Both, but for different reasons. Individual measurement helps identify where AI is being used well and where it's being underused. Organizational measurement is what justifies continued investment and informs decisions about where to deploy AI next. The two levels need to be connected: individual gains only show up organizationally when they're part of a redesigned workflow.
What role does employee adoption play in AI ROI?
Adoption is the precondition for everything else. An AI tool that sits unused has no ROI. Organizations that actively encourage their teams to use AI across a range of tasks, rather than one specific use case, tend to see compounding gains. Dr. Chatterji's research showed that workers who apply AI to around seven different task types report five times more time savings than those who stick to four.

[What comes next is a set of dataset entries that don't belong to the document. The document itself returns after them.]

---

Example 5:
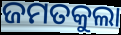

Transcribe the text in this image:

ଜମତକୁଲା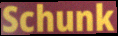
Schunk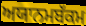
ਅਯਾਨਮਬੱਕਮ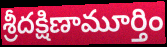
శ్రీదక్షిణామూర్తిం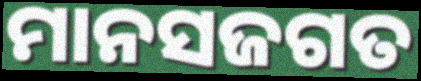
ମାନସଜଗତ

How do you calculate the cost of not adopting AI?
Start with the hours your team currently spends on tasks that AI could handle. Multiply that by average salary cost. Then consider the opportunity cost: what would those people be doing if that time were freed up? Fyxer's Admin Burden Index found that avoidable admin costs US and UK organizations a combined $954 billion every year. That's the baseline cost of inaction, before factoring in the competitive disadvantage of slower peers moving faster.
Can AI ROI be negative?
Yes, and it's more common than organizations admit. Poorly implemented AI can create new problems: inconsistent outputs that require additional review, tools that don't integrate with existing systems, or adoption programs that frustrate teams without delivering results. Negative ROI is most likely when AI is introduced without clear use cases, without leadership support, or without changing the workflow around it.
How do I make the business case for AI investment internally?

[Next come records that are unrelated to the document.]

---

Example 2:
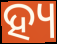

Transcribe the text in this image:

ହ୍ୟ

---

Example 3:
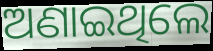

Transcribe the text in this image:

ଅଣାଇଥିଲେ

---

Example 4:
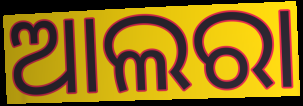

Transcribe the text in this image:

ଆଲରା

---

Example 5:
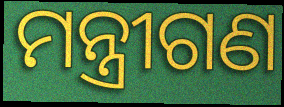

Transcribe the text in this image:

ମନ୍ତ୍ରୀଗଣ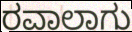
ರವಾಲಾಗುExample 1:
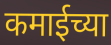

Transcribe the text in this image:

कमाईच्या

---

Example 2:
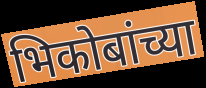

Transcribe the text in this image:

भिकोबांच्या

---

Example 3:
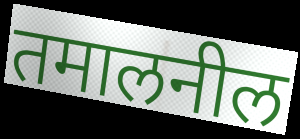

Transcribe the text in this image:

तमालनील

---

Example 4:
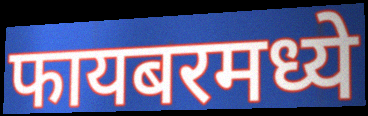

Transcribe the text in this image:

फायबरमध्ये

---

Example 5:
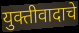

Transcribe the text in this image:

युक्तीवादाचे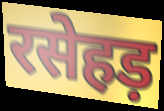
रसेहड़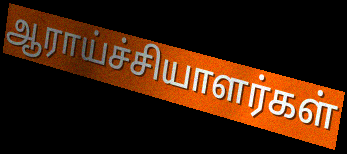
ஆராய்ச்சியாளர்கள்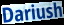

Lead with a specific problem, not a general capability. "We spend over 5 hours per week per person on email admin" is a more compelling starting point than "AI can improve productivity." Attach a cost to the problem, propose a measurable target, and suggest a time-bound pilot with defined success metrics. That structure gives decision-makers something concrete to approve, and gives you something concrete to report back on.